──────── PAGE EXTRACT

MMM vs MUM: First Step Analysis

1. Introduction

In the previous chapter we developed several algorithms to use multiple throws of a die to give a biscuit to one child out of 19 such that each child has the same probability to win. One algorithm to accomplish this worked like this. Continue throwing the die until the last two outcomes lie for the first time somewhere in the set \(\{(1,1), (1,2),\ldots, (1,6), (2, 1), \ldots, (2,6), (3,1),\ldots, (3,6), (4,1)\}\). (Note that this set has 19 elements.) Child \(1\) wins when the last two outcomes are \( (1,1)\), child \(2\) wins in case when \( (1, 2) \) , and so on. This idea, while promising, proved wrong: some children are more likely to win than others.

In this section we will develop the tools to understand why this algorithm is not fair, as it based on the famous monkey typing problem, which reads like this. A monkey types with equal probability, and independent of previous key strokes, any key on a keyboard with 26 letters. The monkey problem is find out which of the two words \(mmm\) and \(mum\) has the largest probability to be typed first. What is the relation between the monkey and the cookie problem? Well, the monkey keeps on typing until the last three key strokes lie in the set \(\{mum, mmm\}\), and it turns out that the word \(mum\) has a larger probability to get hit first. In a similar way, the sequences related to the children do not have equal expected hitting times, hence unequal winning probabilities.

To understand this interesting problem, we will develop a few useful concepts: first-step analysis, stopping times and hitting times.

In the typing monkey case, the probability to hit a certain key is \(p=1/26\). Below we will see that using such small probabilities in simulation requires long simulation times. For this reason, we simplify our alphabet often to just three symbols \(m, u, n\). Consequently, the success probability becomes \(p=1/3\), and \(q=2/3\).

────────────────
──────── AVAILABLE DATA

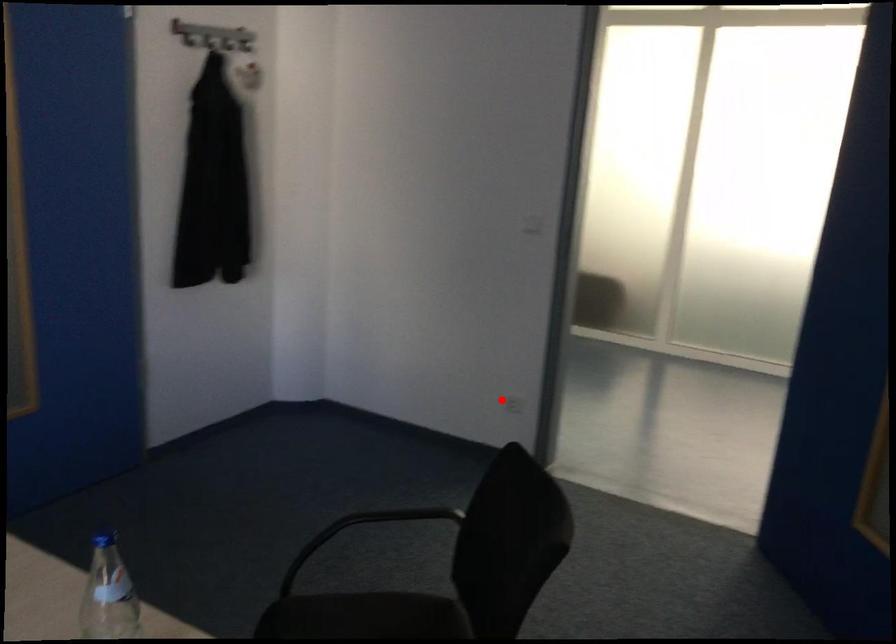
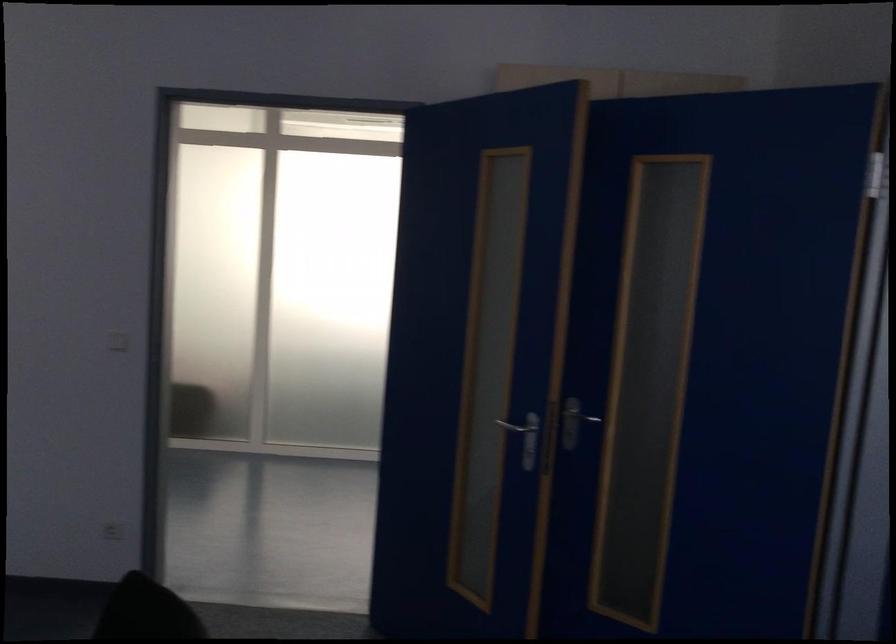
In the second image, find the point that corresponds to the highlighted location in the first image.

(112, 531)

────────────────

• REQUIRED WORK:
- a) Summarize the page on the monkey typing problem in two sentences.
- b) Rewrite the paragraph of the monkey typing page that begins "In the typing monkey case" as a short bulleted list, keeping its main facts.
Rely only on the text itself.

• RESPONSES TO THE EXERCISE:
- a) An earlier algorithm gave a biscuit to one of 19 children by throwing a die until the last two outcomes first fell in a 19-element set, but it proved unfair because some children are more likely to win than others. The page ties this to the monkey typing problem, where the word mum has a larger probability than mmm of being typed first, and introduces first-step analysis, stopping times and hitting times to understand it.

- b)
- In the typing monkey case, the probability of hitting a given key is p = 1/26.
- Such small probabilities require long simulation times.
- The alphabet is therefore often simplified to three symbols: m, u, n.
- This makes the success probability p = 1/3, with q = 2/3.